The Right Honourable Stephen Harper,
Prime Minister, House of Commons,
Ottawa ON K1A 0H6, Canada

Dear Prime Minister,

This year marks the tenth anniversary of Canada’s Species At Risk Act (SARA).  SARA’s first decade has produced mixed results for Canadian species at risk.  Despite some encouraging signs, several chronic problems persist, but we are convinced that these can be resolved through better implementation of SARA’s existing provisions.  As there is no evidence that the documented problems derive from the Act itself, we oppose re-opening this legislation.

Habitat loss is the primary cause of decline for more than 80% of Canadian species at risk.  Consistent with this scientific evidence, SARA requires adequate habitat protection, and provides tools and incentives for defining and protecting the habitat necessary for species recovery.  It is clear that the tools are vastly under-utilized: SARA has provided legal habitat protection for only 24 of the 381 threatened, endangered, or extirpated but feasible-to-recover species currently listed under the Act. On the other hand, some incentive mechanisms, such as the federal Habitat Stewardship Program that was created alongside SARA, have made a substantial difference by providing on-the-ground capacity for species recovery and conservation incentives for landowners. 

Under SARA, whether a species is at risk is determined on the basis of scientific evidence evaluated by a highly credible, independent scientific body, the Committee on the Status of Endangered Wildlife in Canada.  The government then decides whether to follow the scientific advice of the committee. This structure provides some assurance that Cabinet will be provided with the best available scientific information on which to base a decision.  The law also includes a requirement to identify the critical habitat of species at risk scientifically, again with decisions about how much to protect and how to do so made separately. This clear separation of the science that informs decision from the decision itself is crucial for both public accountability and transparency, and is one of the critical strengths of SARA.

As such, we are especially concerned with any contemplated amendments to the Act that would blur the scientific and non-scientific elements of decision-making by introducing socioeconomic factors into clear, scientific determinations.  The Act provides ample opportunity to weigh issues such as jobs and the economy at various stages.  Most notably, Cabinet can (and regularly does) decline to list a species, which denies any protections under SARA for a particular species.  Socio-economic factors are also explicitly included in the Action Plan stage, where the government decides how to protect a species at risk.  However, the question of whether a species is at risk (determined at the Listing stage) and what defines a species’ known critical habitat (determined at the Recovery stage) are strictly scientific questions.  Public accountability demands that when decisions are made on the basis of considerations that override the scientific evidence, these considerations, the scientific evidence itself, and the nature of the override be presented in a clear and transparent manner.

As outlined in the recent letter to you from the president of the Canadian Society for Ecology and Evolution, most of SARA’s problems can be attributed directly to the government’s failure to comply with several of the Act’s legal requirements.  Successive governments have failed to adhere to the Act’s requirements to decide whether to list scientifically designated species for protection. They have delayed listing decisions and ignored timelines for completing Recovery Strategies, and they have ignored the requirement to identify critical habitat based on the best available information.  In a last resort to force compliance with its own law, civil society has turned to litigation; the government has lost decisively in every case. As the judge in a 2009 case concerning the Nooksack Dace noted, “This is a story about the creation and application of policy by the Minister in clear contravention of the law, and a reluctance to be held accountable for failure to follow the law.”  

This failure of implementation threatens the very survival of many species in Canada, exactly the opposite of what SARA is intended to do.  For example:

•    Northern Spotted Owl, one of the first species listed under SARA, has declined from an historic population of some 500 pairs to 12 wild birds, due to logging of the species’ old growth forest habitat.
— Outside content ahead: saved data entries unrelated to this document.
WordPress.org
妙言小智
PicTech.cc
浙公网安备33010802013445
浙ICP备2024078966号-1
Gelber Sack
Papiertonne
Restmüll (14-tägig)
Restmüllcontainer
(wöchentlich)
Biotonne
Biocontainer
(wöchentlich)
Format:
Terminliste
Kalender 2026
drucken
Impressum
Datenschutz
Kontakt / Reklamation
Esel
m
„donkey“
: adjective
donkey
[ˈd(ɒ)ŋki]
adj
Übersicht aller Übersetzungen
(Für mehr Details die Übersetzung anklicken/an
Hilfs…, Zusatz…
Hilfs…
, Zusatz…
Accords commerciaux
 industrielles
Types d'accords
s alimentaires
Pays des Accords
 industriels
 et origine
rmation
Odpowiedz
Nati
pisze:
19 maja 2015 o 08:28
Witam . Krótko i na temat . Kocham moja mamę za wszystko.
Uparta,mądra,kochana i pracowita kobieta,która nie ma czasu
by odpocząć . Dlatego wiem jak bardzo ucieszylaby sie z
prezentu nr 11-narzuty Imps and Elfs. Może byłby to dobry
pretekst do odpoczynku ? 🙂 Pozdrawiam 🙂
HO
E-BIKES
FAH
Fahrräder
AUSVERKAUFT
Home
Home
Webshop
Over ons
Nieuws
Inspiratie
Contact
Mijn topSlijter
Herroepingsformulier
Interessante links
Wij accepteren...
Provisions under SARA allow the government to issue an emergency order to prevent further loss of habitat, but the government has declined to act.

•    The Greater Sage-Grouse, once so abundant that it was a popular game bird, has been declining by about 50% per year for at least 6 years, and now numbers fewer than 100 individuals.  The decline has occurred largely as a result of habitat loss through oil and gas development.  Despite this dire situation, the federal government has identified only a small fraction of its critical habitat for protection, and no emergency protection has been ordered.
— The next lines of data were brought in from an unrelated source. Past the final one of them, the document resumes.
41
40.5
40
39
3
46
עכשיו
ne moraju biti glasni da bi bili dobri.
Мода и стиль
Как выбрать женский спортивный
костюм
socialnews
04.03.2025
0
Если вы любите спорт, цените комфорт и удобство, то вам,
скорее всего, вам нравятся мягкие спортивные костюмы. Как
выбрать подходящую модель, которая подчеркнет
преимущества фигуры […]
•    In the case of the Nooksack Dace – a small minnow affected by commercial agriculture in BC’s Fraser Valley – the government unlawfully deleted the species’ known critical habitat from the dace’s recovery strategy, reinstating it only after being ordered to do so by the courts.  Even so, years past the legal deadline specified in SARA, this species’ critical habitat is still not protected.
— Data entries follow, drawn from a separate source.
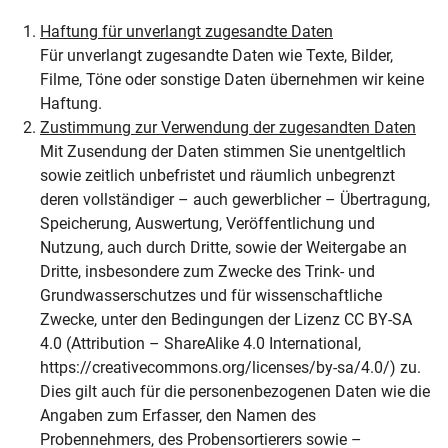
Haftung für unverlangt zugesandte Daten
Für unverlangt zugesandte Daten wie Texte, Bilder,
Filme, Töne oder sonstige Daten übernehmen wir keine
Haftung.
Zustimmung zur Verwendung der zugesandten Daten
Mit Zusendung der Daten stimmen Sie unentgeltlich
sowie zeitlich unbefristet und räumlich unbegrenzt
deren vollständiger – auch gewerblicher – Übertragung,
Speicherung, Auswertung, Veröffentlichung und
Nutzung, auch durch Dritte, sowie der Weitergabe an
Dritte, insbesondere zum Zwecke des Trink- und
Grundwasserschutzes und für wissenschaftliche
Zwecke, unter den Bedingungen der Lizenz CC BY-SA
4.0 (Attribution – ShareAlike 4.0 International,
https://creativecommons.org/licenses/by-sa/4.0/) zu.
Dies gilt auch für die personenbezogenen Daten wie die
Angaben zum Erfasser, den Namen des
Probennehmers, des Probensortierers sowie –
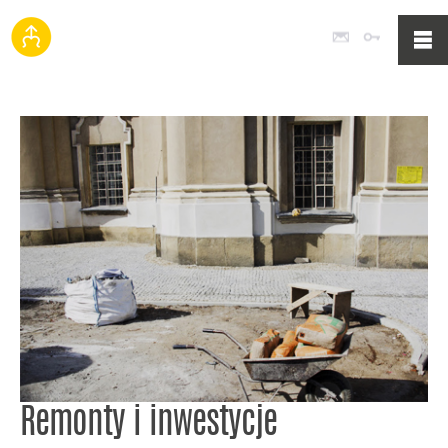
Poczta
Logowan
Remonty i inwestycje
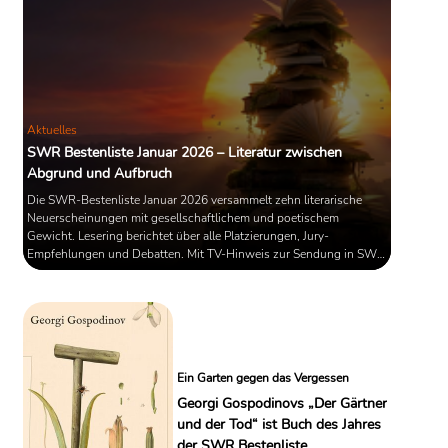
Aktuelles
SWR Bestenliste Januar 2026 – Literatur zwischen
Abgrund und Aufbruch
Die SWR-Bestenliste Januar 2026 versammelt zehn literarische
Neuerscheinungen mit gesellschaftlichem und poetischem
Gewicht. Lesering berichtet über alle Platzierungen, Jury-
Empfehlungen und Debatten. Mit TV-Hinweis zur Sendung in SWR
Kultur.
Ein Garten gegen das Vergessen
Georgi Gospodinovs „Der Gärtner
und der Tod“ ist Buch des Jahres
der SWR Bestenliste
SARA was enacted because Canadians cherish Canada’s biological heritage.  The failure of the government to discharge its legal obligations under SARA has increased the risk that important elements of this heritage will be lost – forever. The government must implement SARA in the manner intended by its architects and expected by Canadians: by crafting solutions that meet the concerns of stakeholders while ensuring the Canada’s rich biological heritage is preserved.